CC BY-NC-ND 4.0 · IJNS 2019; 08(02): 119-122
DOI: 10.1055/s-0039-1694849
Original Article
Neurological Surgeons' Society of India

Pituitary Apoplexy Causing Compression of Third Cranial Nerve—Management

Václav Masopust
1  Department of Neurosurgery, First Faculty of Medicine, Central Military Hospital, Charles University, Prague, Czech Republic
› Author Affiliations
Funding This study was funded by grant IGA MZ NT 13631 and by grant PROGRES Q35.
Further Information

Publication History

Received: 09 June 2018

Accepted: 06 August 2018

Publication Date:
27 August 2019 (online)



Lesions of the oculomotor nerve as the first sign of pituitary adenoma are rare.

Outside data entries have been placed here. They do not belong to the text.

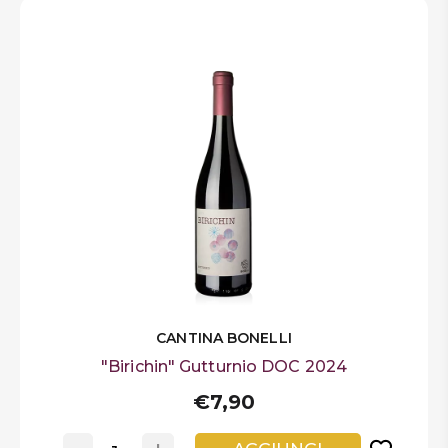
CANTINA BONELLI
"Birichin" Gutturnio DOC 2024
€7,90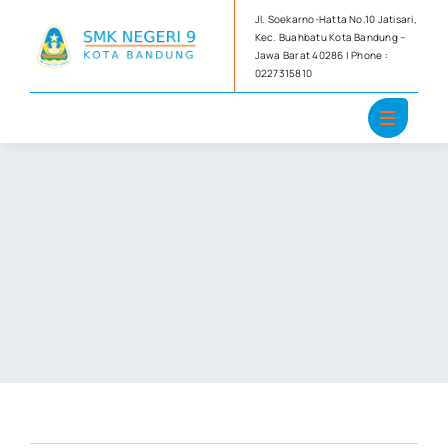
Skip
Jl. Soekarno-Hatta No.10 Jatisari,
to
Kec. Buahbatu Kota Bandung –
Jawa Barat 40286 | Phone :
content
0227315810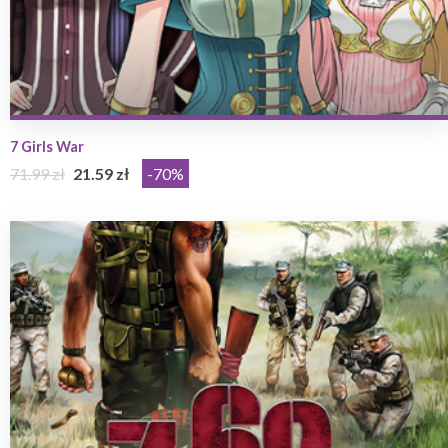
7 Girls War
71.99 zł
21.59 zł
-70%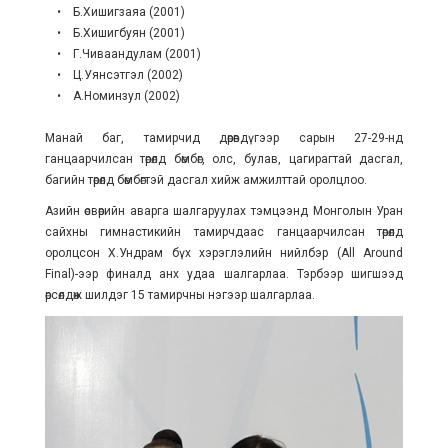
• Б.Хишигзаяа (2001)
• Б.Хишигбуян (2001)
• Г.Чиваандулам (2001)
• Ц.Уянсэтгэл (2002)
• А.Номинзул (2002)
Манай баг, тамирчид дөрөвдүгээр сарын 27-29-нд
ганцаарчилсан төрөлд бөмбөг, олс, булав, цагирагтай дасгал,
багийн төрөлд бөмбөгтэй дасгал хийж амжилттай оролцлоо.
Азийн өсвөрийн аварга шалгаруулах тэмцээнд Монголын Уран
сайхны гимнастикийн тамирчдаас ганцаарчилсан төрөлд
оролцсон Х.Ундрам бүх хэрэглэлийн нийлбэр (All Around
Final)-ээр финалд анх удаа шалгарлаа. Тэрбээр шигшээд
өрсөлдөж шилдэг 15 тамирчны нэгээр шалгарлаа.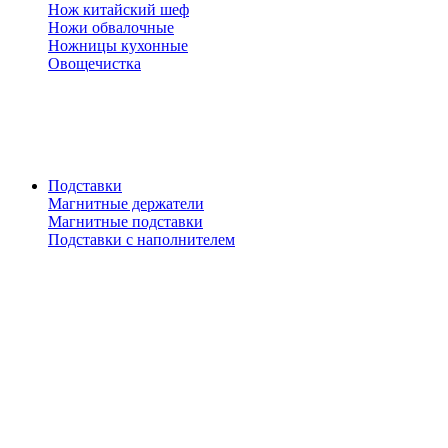
Нож китайский шеф
Ножи обвалочные
Ножницы кухонные
Овощечистка
Подставки
Магнитные держатели
Магнитные подставки
Подставки с наполнителем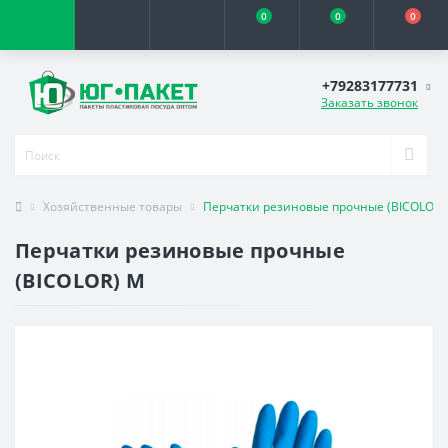
0
0
0
+79283177731
Заказать звонок
Хозяйственные товары
Перчатки резиновые прочные (BICOLOR)
Перчатки резиновые прочные
(BICOLOR) М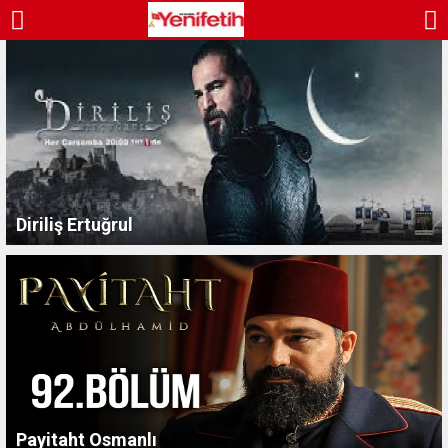
Diriliş Ertuğrul
Payitaht Osmanlı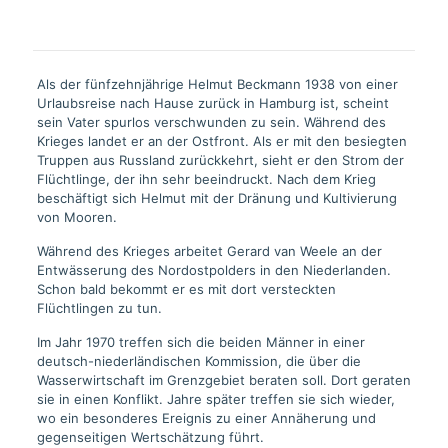
Als der fünfzehnjährige Helmut Beckmann 1938 von einer
Urlaubsreise nach Hause zurück in Hamburg ist, scheint
sein Vater spurlos verschwunden zu sein. Während des
Krieges landet er an der Ostfront. Als er mit den besiegten
Truppen aus Russland zurückkehrt, sieht er den Strom der
Flüchtlinge, der ihn sehr beeindruckt. Nach dem Krieg
beschäftigt sich Helmut mit der Dränung und Kultivierung
von Mooren.
Während des Krieges arbeitet Gerard van Weele an der
Entwässerung des Nordostpolders in den Niederlanden.
Schon bald bekommt er es mit dort versteckten
Flüchtlingen zu tun.
Im Jahr 1970 treffen sich die beiden Männer in einer
deutsch-niederländischen Kommission, die über die
Wasserwirtschaft im Grenzgebiet beraten soll. Dort geraten
sie in einen Konflikt. Jahre später treffen sie sich wieder,
wo ein besonderes Ereignis zu einer Annäherung und
gegenseitigen Wertschätzung führt.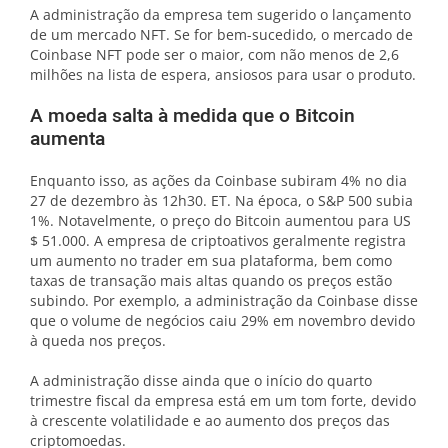
A administração da empresa tem sugerido o lançamento
de um mercado NFT. Se for bem-sucedido, o mercado de
Coinbase NFT pode ser o maior, com não menos de 2,6
milhões na lista de espera, ansiosos para usar o produto.
A moeda salta à medida que o Bitcoin
aumenta
Enquanto isso, as ações da Coinbase subiram 4% no dia
27 de dezembro às 12h30. ET. Na época, o S&P 500 subia
1%. Notavelmente, o preço do Bitcoin aumentou para US
$ 51.000. A empresa de criptoativos geralmente registra
um aumento no trader em sua plataforma, bem como
taxas de transação mais altas quando os preços estão
subindo. Por exemplo, a administração da Coinbase disse
que o volume de negócios caiu 29% em novembro devido
à queda nos preços.
A administração disse ainda que o início do quarto
trimestre fiscal da empresa está em um tom forte, devido
à crescente volatilidade e ao aumento dos preços das
criptomoedas.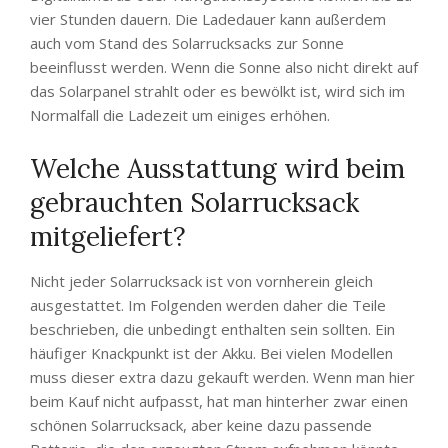
vier Stunden dauern. Die Ladedauer kann außerdem
auch vom Stand des Solarrucksacks zur Sonne
beeinflusst werden. Wenn die Sonne also nicht direkt auf
das Solarpanel strahlt oder es bewölkt ist, wird sich im
Normalfall die Ladezeit um einiges erhöhen.
Welche Ausstattung wird beim
gebrauchten Solarrucksack
mitgeliefert?
Nicht jeder Solarrucksack ist von vornherein gleich
ausgestattet. Im Folgenden werden daher die Teile
beschrieben, die unbedingt enthalten sein sollten. Ein
häufiger Knackpunkt ist der Akku. Bei vielen Modellen
muss dieser extra dazu gekauft werden. Wenn man hier
beim Kauf nicht aufpasst, hat man hinterher zwar einen
schönen Solarrucksack, aber keine dazu passende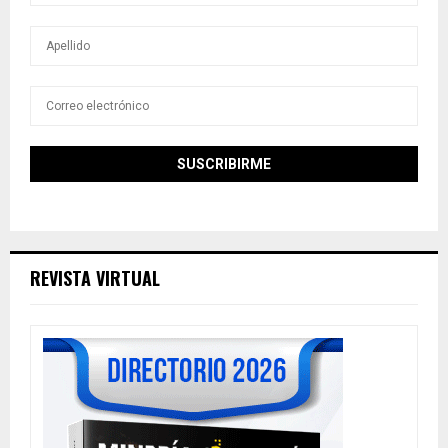
REVISTA VIRTUAL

The cause of such lesions without other clinical symptoms is discussed in this study. A small cohort of 4 patients (3.1%) with oculomotor nerve palsy (third nerve palsy) as the only neurologic deficit, from 129 patients who got operated upon for pituitary adenomas, is presented. In this group (mean age: 55 years, range: 36–65 years), all patients (two women and two men) underwent surgery. In two cases, there was arrested pneumatization and thickened bone. In the remaining two cases, a macroscopically visible, very solid opaque diaphragm was present, after the removal of the tumor and thickened bone. Complete adjustment was observed in all patients within 1 week after the surgery. Two factors that seem to increase the high risk for the development of oculomotor nerve palsy are that the cavernous sinus may be the only weak structure surrounding the sella turcica when the diaphragm and bone are thickened; and the rapid development of increased pressure in this region. The increased pressure on the cavernous sinus during the anatomical variations is the primary cause for lesions on the oculomotor nerve. However, this conjecture cannot be statistically demonstrated because of the small number of cases. Future research should be conducted on larger samples to increase statistical inference and generalizability.